Women who are haemorrhaging blood after a sexual assault, have suffered a second trimester miscarriage or have given birth suddenly outside of a hospital will no longer receive category 1 priority emergency responses from the NSW Ambulance Service.

Now, those victims will only receive a 2I “potentially serious” ambulance when one is available, and that ambulance won’t be required to drive with emergency sirens or lights.

Others who won’t receive a 1C priority response include some gunshot victims, those seriously injured in suicide attempts and people haemorrhaging from other serious assaults.

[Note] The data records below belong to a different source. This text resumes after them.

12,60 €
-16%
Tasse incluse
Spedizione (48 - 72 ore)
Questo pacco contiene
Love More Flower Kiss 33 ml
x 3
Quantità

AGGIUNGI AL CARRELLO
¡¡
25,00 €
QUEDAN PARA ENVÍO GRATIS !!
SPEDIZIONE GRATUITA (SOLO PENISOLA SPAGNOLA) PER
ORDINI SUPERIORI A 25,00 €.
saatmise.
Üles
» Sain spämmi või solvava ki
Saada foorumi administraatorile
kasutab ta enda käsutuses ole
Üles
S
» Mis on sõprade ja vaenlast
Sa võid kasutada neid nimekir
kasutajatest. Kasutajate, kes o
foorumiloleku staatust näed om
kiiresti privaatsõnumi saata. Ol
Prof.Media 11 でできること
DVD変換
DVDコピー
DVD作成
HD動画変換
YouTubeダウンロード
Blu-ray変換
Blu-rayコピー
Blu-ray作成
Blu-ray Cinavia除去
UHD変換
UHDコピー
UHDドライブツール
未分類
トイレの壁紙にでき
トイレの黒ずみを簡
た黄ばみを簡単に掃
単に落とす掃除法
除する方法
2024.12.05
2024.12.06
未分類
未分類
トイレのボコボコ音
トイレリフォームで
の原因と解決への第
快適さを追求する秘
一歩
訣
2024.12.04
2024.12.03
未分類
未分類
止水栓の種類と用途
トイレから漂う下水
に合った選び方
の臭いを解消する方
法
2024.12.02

Even multiple victims of a nuclear, chemical or biological incident will now only be classified as 2I “potentially serious”.

The NSW Ambulance Service keeps no performance data on how long it takes to reach these patients, and cases no longer contribute to assessments of response times.

Paramedics have reported that patients are regularly waiting half an hour or more as ambulances struggle to deal with the most serious cases, with up to 20 or 30 cases at a time waiting where no vehicle was available.

 The latest revelation follows a number of major recent disruptions involving the NSW Ambulance Service, including:

  • An 83-year-old woman who waited more than three hours for assistance in Sydney;
  • Ambulances waiting 13 deep at Liverpool hospital;
  • 11 ambulances deep queue at Wyong and Gosford hospitals;
  • St George Hospital placed on by-pass due to bed block;
  • A 43-minute delay for a two year old from Bobs Farm near Newcastle on May 9 – almost four times the acceptable time limit;
  • The July 9 death of a 70-year-old Hurstville man following a 31-minute delay in responding to the emergency;
  • The July 21 resignation of the Ambulance Service CEO Ray Creen – who has been head of the service for only two years to return to South Australia; and
  • Widespread “bed block” in Sydney and Central West hospitals – where ambulances were lined up in emergency departments to dispatch patients.

 Quotes attributable to NSW Opposition Leader Luke Foley

“Another day and yet another example of an ambulance service in crisis thanks to the Baird Government’s callous mismanagement.”

“Our paramedics do an outstanding job under incredibly tough circumstances – but it’s clear that this Government isn’t giving them the resources they need to help the community.”

The Baird Government must acknowledge the evidence of bed block and lengthy queues of ambulances in emergency departments are affecting patient safety.”

Quotes attributable to Shadow Minister for the Prevention of Domestic Violence and Sexual Assault Jodie Harrison

“People who are calling for ambulances are clearly in need of help – making them wait longer puts patient safety at risk.”

“It is mortifying to think that victims who have already suffered severe trauma would be told their cases aren’t a priority and then be made to wait even longer.”

“It’s unacceptable for the Baird Government to claim to be tackling violence against women while at the same time deprioritising emergency responses to victims of serious sexual assaults.”